>> Begin Excerpted passage

This was going to be childcare’s moment in the sun. Parent fees would be sliced, spaces bloom, educators finally paid a living wage. Then, 50 years to the month after President Nixon vetoed the Comprehensive Child Development Act, Senator Joe Manchin—citing costs—put the kibosh on the House version of the Build Back Better Act. An accurate reading of the Act’s childcare provisions, however, shows they would be investments that quickly pay for themselves, and that the consequences of inaction is a tremendous economic slowdown.
Childcare programs are in a dire state. The sector is still missing 1 in 10 employees, the result of programs’ inability to raise compensation to keep pace with major retailers like Amazon and Target. Since programs must adhere to low child-to-adult ratios, the staffing crisis is leading to a wave of closures and reduced capacity and parent choices in every state.
How bad is it? A first-of-its-kind study of Louisiana childcare programs found that, as of this summer, “84% of site leaders reported asking staff to work more hours or take on additional roles to make up for staffing shortages. Three-quarters worried that staffing issues negatively affected children at their site. Almost half indicated that they served fewer children or turned away families due to staffing challenges, and nearly two-thirds indicated they currently had a waitlist.” These results are likely generalizable nationwide—and over the past six months, have likely grown even worse.

>> End Excerpted passage
>> Begin Data extract

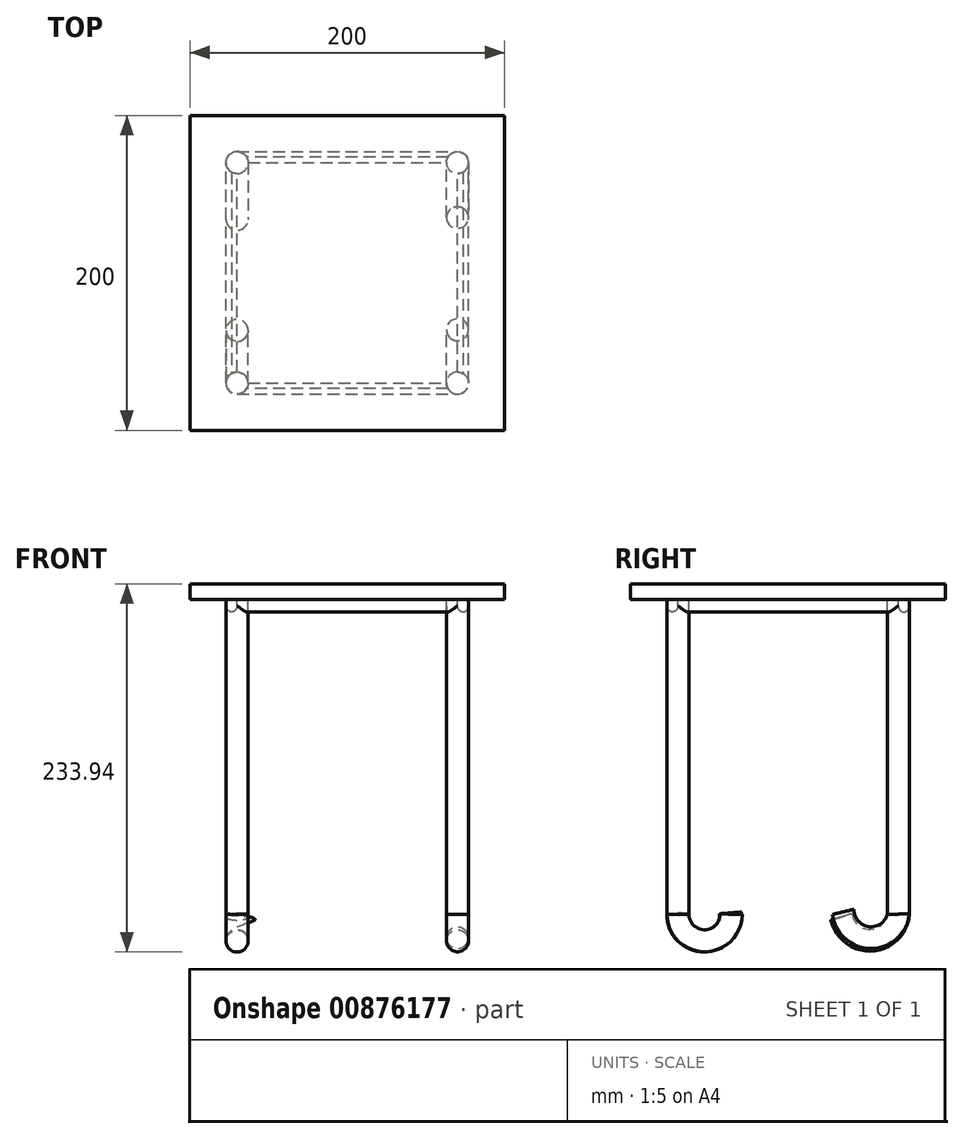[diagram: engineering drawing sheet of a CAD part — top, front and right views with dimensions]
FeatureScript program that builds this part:
annotation { "Feature Type Name" : "Feature", "Feature Type Description" : "" }
export const myFeature = defineFeature(function(context is Context, id is Id, definition is map)
    precondition{}
    {
        {
            var Q0;
            Q0=qCreatedBy(makeId("Top.planeOp"),FACE);
            var sketch = newSketch(context, id + "F0", { "sketchPlane" : qUnion([Q0])});
            skLineSegment(sketch, "E0.bottom", {"start": v(100, -100) * mm, "end": v(-100, -100) * mm});
            skLineSegment(sketch, "E0.top", {"start": v(100, 100) * mm, "end": v(-100, 100) * mm});
            skLineSegment(sketch, "E0.left", {"start": v(100, -100) * mm, "end": v(100, 100) * mm});
            skLineSegment(sketch, "E0.right", {"start": v(-100, -100) * mm, "end": v(-100, 100) * mm});
            skPoint(sketch, "E0.middle", {"position": v(0, 0) * mm});
            skSolve(sketch);
        }
        {
            var Q0;
            Q0=makeQuery(id+"F0.imprint","IMPRINT",FACE,{"disambiguationData":[TD([[makeQuery(id+"F0.imprint","IMPRINT",EDGE,{"derivedFrom":sQuery(id+"F0.wireOp",EDGE,"E0.bottom")}),-1.0]])]});
            extrude(context, id + "F1", {"entities" : qUnion([Q0]), "depth" : 10 * mm, "offsetDistance" : 25 * mm});
        }
        {
            var Q0;
            Q0=makeQuery(id+"F1.opExtrude","CAP_FACE",FACE,{"disambiguationData":[OSD([sQuery(id+"F0.wireOp",EDGE,"E0.bottom"),sQuery(id+"F0.wireOp",EDGE,"E0.top"),sQuery(id+"F0.wireOp",EDGE,"E0.left"),sQuery(id+"F0.wireOp",EDGE,"E0.right")])],"isStart":true});
            var sketch = newSketch(context, id + "F2", { "sketchPlane" : qUnion([Q0])});
            skLineSegment(sketch, "E1.bottom", {"start": v(-70, 70) * mm, "end": v(70, 70) * mm});
            skLineSegment(sketch, "E1.top", {"start": v(-70, -70) * mm, "end": v(70, -70) * mm});
            skLineSegment(sketch, "E1.left", {"start": v(-70, 70) * mm, "end": v(-70, -70) * mm});
            skLineSegment(sketch, "E1.right", {"start": v(70, 70) * mm, "end": v(70, -70) * mm});
            skPoint(sketch, "E1.middle", {"position": v(0, 0) * mm});
            skSolve(sketch);
        }
        {
            var Q0;
            Q0=makeQuery(id+"F2.imprint","IMPRINT",FACE,{"disambiguationData":[TD([[makeQuery(id+"F2.imprint","IMPRINT",EDGE,{"derivedFrom":sQuery(id+"F2.wireOp",EDGE,"E1.bottom")}),1.0]])]});
            var sketch = newSketch(context, id + "F3", { "sketchPlane" : qUnion([Q0])});
            skCircle(sketch, "E2", {"center": v(70, -70) * mm, "radius": 7 * mm});
            skCircle(sketch, "E3", {"center": v(-70, -70) * mm, "radius": 7 * mm});
            skCircle(sketch, "E4", {"center": v(-70, 70) * mm, "radius": 7 * mm});
            skCircle(sketch, "E5", {"center": v(70, 70) * mm, "radius": 7 * mm});
            skSolve(sketch);
        }
        {
            var Q0;
            {var subQ0=sQuery(id+"F3.wireOp",EDGE,"E2");var subQ1=makeQuery(id+"F2.imprint","IMPRINT",EDGE,{"derivedFrom":sQuery(id+"F2.wireOp",EDGE,"E1.top")});var subQ2=makeQuery(id+"F3.imprint","INTERSECT",VERTEX,{"derivedFrom":[subQ1,subQ0]});Q0=makeQuery(id+"F3.imprint","IMPRINT",FACE,{"disambiguationData":[TD([[makeQuery(id+"F3.imprint","IMPRINT",EDGE,{"disambiguationData":[TD([[subQ2,-1.0]])],"derivedFrom":subQ0}),1.0]])]});}
            var Q1;
            {var subQ0=sQuery(id+"F3.wireOp",EDGE,"E2");var subQ1=makeQuery(id+"F2.imprint","IMPRINT",EDGE,{"derivedFrom":sQuery(id+"F2.wireOp",EDGE,"E1.top")});var subQ2=makeQuery(id+"F3.imprint","INTERSECT",VERTEX,{"derivedFrom":[subQ1,subQ0]});Q1=makeQuery(id+"F3.imprint","IMPRINT",FACE,{"disambiguationData":[TD([[makeQuery(id+"F3.imprint","IMPRINT",EDGE,{"disambiguationData":[TD([[subQ2,1.0]])],"derivedFrom":subQ0}),1.0]])]});}
            var Q2;
            {var subQ0=sQuery(id+"F3.wireOp",EDGE,"E3");var subQ1=makeQuery(id+"F2.imprint","IMPRINT",EDGE,{"derivedFrom":sQuery(id+"F2.wireOp",EDGE,"E1.top")});var subQ2=makeQuery(id+"F3.imprint","INTERSECT",VERTEX,{"derivedFrom":[subQ1,subQ0]});Q2=makeQuery(id+"F3.imprint","IMPRINT",FACE,{"disambiguationData":[TD([[makeQuery(id+"F3.imprint","IMPRINT",EDGE,{"disambiguationData":[TD([[subQ2,1.0]])],"derivedFrom":subQ0}),1.0]])]});}
            var Q3;
            {var subQ0=sQuery(id+"F3.wireOp",EDGE,"E3");var subQ1=makeQuery(id+"F2.imprint","IMPRINT",EDGE,{"derivedFrom":sQuery(id+"F2.wireOp",EDGE,"E1.top")});var subQ2=makeQuery(id+"F3.imprint","INTERSECT",VERTEX,{"derivedFrom":[subQ1,subQ0]});Q3=makeQuery(id+"F3.imprint","IMPRINT",FACE,{"disambiguationData":[TD([[makeQuery(id+"F3.imprint","IMPRINT",EDGE,{"disambiguationData":[TD([[subQ2,-1.0]])],"derivedFrom":subQ0}),1.0]])]});}
            var Q4;
            {var subQ0=sQuery(id+"F3.wireOp",EDGE,"E4");var subQ1=makeQuery(id+"F2.imprint","IMPRINT",EDGE,{"derivedFrom":sQuery(id+"F2.wireOp",EDGE,"E1.bottom")});var subQ2=makeQuery(id+"F3.imprint","INTERSECT",VERTEX,{"derivedFrom":[subQ1,subQ0]});Q4=makeQuery(id+"F3.imprint","IMPRINT",FACE,{"disambiguationData":[TD([[makeQuery(id+"F3.imprint","IMPRINT",EDGE,{"disambiguationData":[TD([[subQ2,-1.0]])],"derivedFrom":subQ0}),1.0]])]});}
            var Q5;
            {var subQ0=sQuery(id+"F3.wireOp",EDGE,"E4");var subQ1=makeQuery(id+"F2.imprint","IMPRINT",EDGE,{"derivedFrom":sQuery(id+"F2.wireOp",EDGE,"E1.bottom")});var subQ2=makeQuery(id+"F3.imprint","INTERSECT",VERTEX,{"derivedFrom":[subQ1,subQ0]});Q5=makeQuery(id+"F3.imprint","IMPRINT",FACE,{"disambiguationData":[TD([[makeQuery(id+"F3.imprint","IMPRINT",EDGE,{"disambiguationData":[TD([[subQ2,1.0]])],"derivedFrom":subQ0}),1.0]])]});}
            var Q6;
            {var subQ0=sQuery(id+"F3.wireOp",EDGE,"E5");var subQ1=makeQuery(id+"F2.imprint","IMPRINT",EDGE,{"derivedFrom":sQuery(id+"F2.wireOp",EDGE,"E1.bottom")});var subQ2=makeQuery(id+"F3.imprint","INTERSECT",VERTEX,{"derivedFrom":[subQ1,subQ0]});Q6=makeQuery(id+"F3.imprint","IMPRINT",FACE,{"disambiguationData":[TD([[makeQuery(id+"F3.imprint","IMPRINT",EDGE,{"disambiguationData":[TD([[subQ2,1.0]])],"derivedFrom":subQ0}),1.0]])]});}
            var Q7;
            {var subQ0=sQuery(id+"F3.wireOp",EDGE,"E5");var subQ1=makeQuery(id+"F2.imprint","IMPRINT",EDGE,{"derivedFrom":sQuery(id+"F2.wireOp",EDGE,"E1.bottom")});var subQ2=makeQuery(id+"F3.imprint","INTERSECT",VERTEX,{"derivedFrom":[subQ1,subQ0]});Q7=makeQuery(id+"F3.imprint","IMPRINT",FACE,{"disambiguationData":[TD([[makeQuery(id+"F3.imprint","IMPRINT",EDGE,{"disambiguationData":[TD([[subQ2,-1.0]])],"derivedFrom":subQ0}),1.0]])]});}
            extrude(context, id + "F4", {"entities" : qUnion([Q0, Q1, Q2, Q3, Q4, Q5, Q6, Q7]), "operationType" : NewBodyOperationType.ADD, "depth" : 200 * mm, "offsetDistance" : 25 * mm});
        }
        {
            var Q0;
            Q0=makeQuery(id+"F2.imprint","IMPRINT",FACE,{"disambiguationData":[TD([[makeQuery(id+"F2.imprint","IMPRINT",EDGE,{"derivedFrom":sQuery(id+"F2.wireOp",EDGE,"E1.bottom")}),1.0]])]});
            var sketch = newSketch(context, id + "F5", { "sketchPlane" : qUnion([Q0])});
            skLineSegment(sketch, "E6.bottom", {"start": v(-73, 73) * mm, "end": v(73, 73) * mm});
            skLineSegment(sketch, "E6.top", {"start": v(-73, -73) * mm, "end": v(73, -73) * mm});
            skLineSegment(sketch, "E6.left", {"start": v(-73, 73) * mm, "end": v(-73, -73) * mm});
            skLineSegment(sketch, "E6.right", {"start": v(73, 73) * mm, "end": v(73, -73) * mm});
            skPoint(sketch, "E6.middle", {"position": v(0, 0) * mm});
            skSolve(sketch);
        }
        {
            var Q0;
            Q0=makeQuery(id+"F3.imprint","IMPRINT",FACE,{"disambiguationData":[TD([[makeQuery(id+"F3.imprint","IMPRINT",EDGE,{"derivedFrom":makeQuery(id+"F2.imprint","IMPRINT",EDGE,{"derivedFrom":makeQuery(id+"F1.opExtrude","CAP_EDGE",EDGE,{"disambiguationData":[OSD([sQuery(id+"F0.wireOp",EDGE,"E0.bottom")])],"isStart":true})})}),1.0]])]});
            var sketch = newSketch(context, id + "F6", { "sketchPlane" : qUnion([Q0])});
            skLineSegment(sketch, "E7.bottom", {"start": v(-77, 77) * mm, "end": v(77, 77) * mm});
            skLineSegment(sketch, "E7.top", {"start": v(-77, -77) * mm, "end": v(77, -77) * mm});
            skLineSegment(sketch, "E7.left", {"start": v(-77, 77) * mm, "end": v(-77, -77) * mm});
            skLineSegment(sketch, "E7.right", {"start": v(77, 77) * mm, "end": v(77, -77) * mm});
            skPoint(sketch, "E7.middle", {"position": v(0, 0) * mm});
            skSolve(sketch);
        }
        {
            var Q0;
            {var subQ2=makeQuery(id+"F2.imprint","IMPRINT",EDGE,{"derivedFrom":sQuery(id+"F2.wireOp",EDGE,"E1.right")});var subQ6=sQuery(id+"F3.wireOp",EDGE,"E2");var subQ7=makeQuery(id+"F3.imprint","INTERSECT",VERTEX,{"derivedFrom":[subQ2,subQ6]});var subQ10=makeQuery(id+"F3.imprint","IMPRINT",EDGE,{"disambiguationData":[TD([[subQ7,1.0]])],"derivedFrom":subQ2});Q0=makeQuery(id+"F6.imprint","IMPRINT",FACE,{"disambiguationData":[TD([[makeQuery(id+"F6.imprint","IMPRINT",EDGE,{"derivedFrom":subQ10}),1.0]])]});}
            var Q1;
            {var subQ2=makeQuery(id+"F2.imprint","IMPRINT",EDGE,{"derivedFrom":sQuery(id+"F2.wireOp",EDGE,"E1.left")});var subQ6=sQuery(id+"F3.wireOp",EDGE,"E3");var subQ7=makeQuery(id+"F3.imprint","INTERSECT",VERTEX,{"derivedFrom":[subQ2,subQ6]});var subQ10=makeQuery(id+"F3.imprint","IMPRINT",EDGE,{"disambiguationData":[TD([[subQ7,1.0]])],"derivedFrom":subQ2});Q1=makeQuery(id+"F6.imprint","IMPRINT",FACE,{"disambiguationData":[TD([[makeQuery(id+"F6.imprint","IMPRINT",EDGE,{"derivedFrom":subQ10}),-1.0]])]});}
            var Q2;
            Q2=makeQuery(id+"F5.imprint","IMPRINT",FACE,{"disambiguationData":[TD([[makeQuery(id+"F5.imprint","IMPRINT",EDGE,{"derivedFrom":sQuery(id+"F5.wireOp",EDGE,"E6.bottom")}),-1.0]])]});
            var Q3;
            {var subQ1=sQuery(id+"F3.wireOp",EDGE,"E4");var subQ2=makeQuery(id+"F2.imprint","IMPRINT",EDGE,{"derivedFrom":sQuery(id+"F2.wireOp",EDGE,"E1.bottom")});var subQ3=makeQuery(id+"F3.imprint","INTERSECT",VERTEX,{"derivedFrom":[subQ2,subQ1]});var subQ10=makeQuery(id+"F3.imprint","IMPRINT",EDGE,{"disambiguationData":[TD([[subQ3,-1.0]])],"derivedFrom":subQ2});Q3=makeQuery(id+"F6.imprint","IMPRINT",FACE,{"disambiguationData":[TD([[makeQuery(id+"F6.imprint","IMPRINT",EDGE,{"derivedFrom":subQ10}),1.0]])]});}
            var Q4;
            {var subQ2=makeQuery(id+"F2.imprint","IMPRINT",EDGE,{"derivedFrom":sQuery(id+"F2.wireOp",EDGE,"E1.top")});var subQ6=sQuery(id+"F3.wireOp",EDGE,"E2");var subQ7=makeQuery(id+"F3.imprint","INTERSECT",VERTEX,{"derivedFrom":[subQ2,subQ6]});var subQ10=makeQuery(id+"F3.imprint","IMPRINT",EDGE,{"disambiguationData":[TD([[subQ7,1.0]])],"derivedFrom":subQ2});Q4=makeQuery(id+"F6.imprint","IMPRINT",FACE,{"disambiguationData":[TD([[makeQuery(id+"F6.imprint","IMPRINT",EDGE,{"derivedFrom":subQ10}),-1.0]])]});}
            extrude(context, id + "F7", {"entities" : qUnion([Q0, Q1, Q2, Q3, Q4]), "operationType" : NewBodyOperationType.ADD, "depth" : 8 * mm, "offsetDistance" : 25 * mm});
        }
        {
            var Q0;
            Q0=makeQuery(id+"F7.opExtrude","CAP_EDGE",EDGE,{"disambiguationData":[OSD([sQuery(id+"F6.wireOp",EDGE,"E7.top")])],"isStart":false});
            var Q1;
            {var subQ0=sQuery(id+"F2.wireOp",EDGE,"E1.top");Q1=makeQuery(id+"F7.opExtrude","CAP_EDGE",EDGE,{"disambiguationData":[OSD([subQ0]),TDD([makeQuery(id+"F5.imprint","IMPRINT",EDGE,{"derivedFrom":makeQuery(id+"F2.imprint","IMPRINT",EDGE,{"derivedFrom":subQ0})})])],"isStart":false});}
            var Q2;
            Q2=makeQuery(id+"F7.opExtrude","CAP_EDGE",EDGE,{"disambiguationData":[OSD([sQuery(id+"F6.wireOp",EDGE,"E7.left")])],"isStart":false});
            var Q3;
            {var subQ0=sQuery(id+"F2.wireOp",EDGE,"E1.left");Q3=makeQuery(id+"F7.opExtrude","CAP_EDGE",EDGE,{"disambiguationData":[OSD([subQ0]),TDD([makeQuery(id+"F5.imprint","IMPRINT",EDGE,{"derivedFrom":makeQuery(id+"F2.imprint","IMPRINT",EDGE,{"derivedFrom":subQ0})})])],"isStart":false});}
            var Q4;
            {var subQ0=sQuery(id+"F2.wireOp",EDGE,"E1.bottom");Q4=makeQuery(id+"F7.opExtrude","CAP_EDGE",EDGE,{"disambiguationData":[OSD([subQ0]),TDD([makeQuery(id+"F5.imprint","IMPRINT",EDGE,{"derivedFrom":makeQuery(id+"F2.imprint","IMPRINT",EDGE,{"derivedFrom":subQ0})})])],"isStart":false});}
            var Q5;
            Q5=makeQuery(id+"F7.opExtrude","CAP_EDGE",EDGE,{"disambiguationData":[OSD([sQuery(id+"F6.wireOp",EDGE,"E7.bottom")])],"isStart":false});
            var Q6;
            {var subQ0=sQuery(id+"F2.wireOp",EDGE,"E1.right");Q6=makeQuery(id+"F7.opExtrude","CAP_EDGE",EDGE,{"disambiguationData":[OSD([subQ0]),TDD([makeQuery(id+"F5.imprint","IMPRINT",EDGE,{"derivedFrom":makeQuery(id+"F2.imprint","IMPRINT",EDGE,{"derivedFrom":subQ0})})])],"isStart":false});}
            var Q7;
            Q7=makeQuery(id+"F7.opExtrude","CAP_EDGE",EDGE,{"disambiguationData":[OSD([sQuery(id+"F6.wireOp",EDGE,"E7.right")])],"isStart":false});
            fillet(context, id + "F8", {"entities" : qUnion([Q0, Q1, Q2, Q3, Q4, Q5, Q6, Q7]), "radius" : 4 * mm, "tangentPropagation" : true, "allowEdgeOverflow" : false});
        }
        {
            var Q0;
            Q0=qCreatedBy(makeId("Right.planeOp"),FACE);
            cPlane(context, id + "F9", {"entities" : qUnion([Q0]), "cplaneType" : CPlaneType.OFFSET, "offset" : 70 * mm, "width" : 150 * mm, "height" : 150 * mm});
        }
        {
            var Q0;
            Q0=qCreatedBy(makeId("Right.planeOp"),FACE);
            cPlane(context, id + "F10", {"entities" : qUnion([Q0]), "cplaneType" : CPlaneType.OFFSET, "offset" : 70 * mm, "oppositeDirection" : true, "width" : 150 * mm, "height" : 150 * mm});
        }
        {
            var Q0;
            Q0=qCreatedBy(id+"F9.planeOp",FACE);
            var sketch = newSketch(context, id + "F11", { "sketchPlane" : qUnion([Q0])});
            skArc(sketch, "E8", {"start": v(-69.95, -199.69) * mm, "mid": v(-53.15, -216.66) * mm, "end": v(-36.18, -199.86) * mm});
            skSolve(sketch);
        }
        {
            var Q0;
            Q0=makeQuery(id+"F4.opExtrude","CAP_FACE",FACE,{"disambiguationData":[OSD([sQuery(id+"F3.wireOp",EDGE,"E5")])],"isStart":false});
            var Q1;
            Q1=sQuery(id+"F11.wireOp",EDGE,"E8");
            sweep(context, id + "F12", {"operationType" : NewBodyOperationType.ADD, "profiles" : qUnion([Q0]), "path" : qUnion([Q1])});
        }
        {
            var Q0;
            Q0=qCreatedBy(id+"F10.planeOp",FACE);
            var sketch = newSketch(context, id + "F13", { "sketchPlane" : qUnion([Q0])});
            skArc(sketch, "E9", {"start": v(34.04, -201.56) * mm, "mid": v(52.75, -216.18) * mm, "end": v(69.84, -199.7) * mm});
            skSolve(sketch);
        }
        {
            var Q0;
            Q0=makeQuery(id+"F4.opExtrude","CAP_FACE",FACE,{"disambiguationData":[OSD([sQuery(id+"F3.wireOp",EDGE,"E3")])],"isStart":false});
            var Q1;
            Q1=sQuery(id+"F13.wireOp",EDGE,"E9");
            sweep(context, id + "F14", {"operationType" : NewBodyOperationType.ADD, "profiles" : qUnion([Q0]), "path" : qUnion([Q1])});
        }
        {
            var Q0;
            Q0=qCreatedBy(id+"F9.planeOp",FACE);
            var sketch = newSketch(context, id + "F15", { "sketchPlane" : qUnion([Q0])});
            skArc(sketch, "E10", {"start": v(33.4, -198.75) * mm, "mid": v(52.13, -216.42) * mm, "end": v(71.75, -199.77) * mm});
            skSolve(sketch);
        }
        {
            var Q0;
            Q0=makeQuery(id+"F4.opExtrude","CAP_FACE",FACE,{"disambiguationData":[OSD([sQuery(id+"F3.wireOp",EDGE,"E2")])],"isStart":false});
            var Q1;
            Q1=sQuery(id+"F15.wireOp",EDGE,"E10");
            sweep(context, id + "F16", {"operationType" : NewBodyOperationType.ADD, "profiles" : qUnion([Q0]), "path" : qUnion([Q1])});
        }
        {
            var Q0;
            Q0=qCreatedBy(id+"F10.planeOp",FACE);
            var sketch = newSketch(context, id + "F17", { "sketchPlane" : qUnion([Q0])});
            skArc(sketch, "E11", {"start": v(-70.22, -199.03) * mm, "mid": v(-53.28, -217.2) * mm, "end": v(-36.33, -199.03) * mm});
            skSolve(sketch);
        }
        {
            var Q0;
            Q0=makeQuery(id+"F4.opExtrude","CAP_FACE",FACE,{"disambiguationData":[OSD([sQuery(id+"F3.wireOp",EDGE,"E4")])],"isStart":false});
            var Q1;
            Q1=sQuery(id+"F17.wireOp",EDGE,"E11");
            sweep(context, id + "F18", {"operationType" : NewBodyOperationType.ADD, "profiles" : qUnion([Q0]), "path" : qUnion([Q1])});
        }
    });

>> End Data extract

=== The tasks ===
(A) Answer these questions from the childcare passage above:
(i) How long after President Nixon vetoed the Comprehensive Child Development Act did Senator Joe Manchin block the House version of the Build Back Better Act?
(ii) What share of its employees is the childcare sector still missing?
(iii) In the Louisiana study, what percentage of site leaders reported asking staff to work more hours or take on additional roles?
(B) Duplicate part of the childcare passage above, beginning at the words "How bad is it?" and stopping after the words "grown even worse.".

=== Results of the tasks ===
(A)
(i) 50 years to the month
(ii) 1 in 10
(iii) 84%

(B)
How bad is it? A first-of-its-kind study of Louisiana childcare programs found that, as of this summer, “84% of site leaders reported asking staff to work more hours or take on additional roles to make up for staffing shortages. Three-quarters worried that staffing issues negatively affected children at their site. Almost half indicated that they served fewer children or turned away families due to staffing challenges, and nearly two-thirds indicated they currently had a waitlist.” These results are likely generalizable nationwide—and over the past six months, have likely grown even worse.